Members of the firefighters' union have voted to accept an above-inflation pay offer for next year, it has been announced.
A ballot of the Fire and Rescue Service Association (FRSA) shows 98% of voting members accepted the offer, which is 1.3% above last month’s inflation rate.
Statistics Jersey announced last week that inflation, as at September of this year, is 2.7%.
This means that Fire and Rescue Service staff will receive a total pay increase of 4% from the States Employment Board (SEB) - the body that oversees all employment matters within the public sector.
Pictured: Fire and rescue staff will receive an above-inflation pay rise in 2020.
In a post on Facebook, the union thanked its members “for their patience in seeing this dispute through to the end and for casting their vote”.
They also described the 2020 offer as “fair”, but explained that it should be viewed in the context of their previous pay deals.
“Firefighters believe this offer now to be fair and goes a little way to reduce the increasing detriment from previous years of below inflation pay awards and pay freezes, be it at a surprisingly low RPI; the lowest since 2017 with an uncertain Brexit,” the post read.
The FRSA also took the opportunity to renew calls for the SEB to drop their ongoing legal battle over firefighter pensions. The Court of Appeal is currently considering the Government’s latest attempt to overturn three rulings in favour of the firefighting union made by the Employment and Discrimination Tribunal and the Royal Court.
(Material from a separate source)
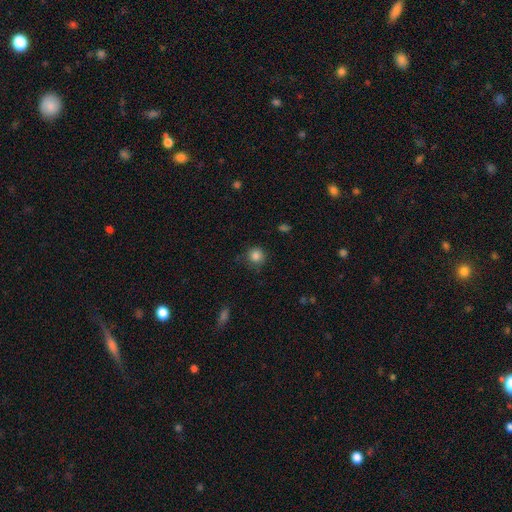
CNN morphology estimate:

The union states: “In demonstrating firefighters’ pragmatic approach to this ongoing dispute, we repeat our request that the States Employment Board put aside their unreasonable appeals of Firefighters’ pension claims and negotiate a fair deal for our members.”
Commenting on the agreement of the 2020 pay offer, the Vice-Chair of the SEB, Constable Richard Buchanan said: “The Government is very pleased that Fire and Rescue colleagues have accepted our 2020 pay offer with such an emphatic vote, bringing months of negotiations to a mutually-satisfactory close.
“This follows settlements reached in recent months by nurses and midwives, police, teachers, headteachers and deputy headteachers.”